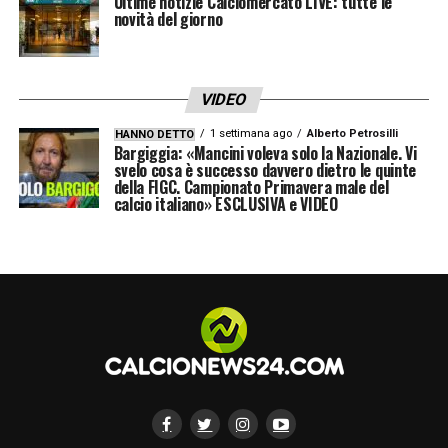
Ultime notizie Calciomercato LIVE: tutte le
novità del giorno
VIDEO
1 settimana ago
Alberto Petrosilli
HANNO DETTO
Bargiggia: «Mancini voleva solo la Nazionale. Vi
svelo cosa è successo davvero dietro le quinte
della FIGC. Campionato Primavera male del
calcio italiano» ESCLUSIVA e VIDEO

(ACTIVITY): Could you set down every entry above exactly as it stands, with no images?

(WRITTEN SOLUTION):
Ultime notizie Calciomercato LIVE: tutte le
novità del giorno
VIDEO
1 settimana ago
Alberto Petrosilli
HANNO DETTO
Bargiggia: «Mancini voleva solo la Nazionale. Vi
svelo cosa è successo davvero dietro le quinte
della FIGC. Campionato Primavera male del
calcio italiano» ESCLUSIVA e VIDEO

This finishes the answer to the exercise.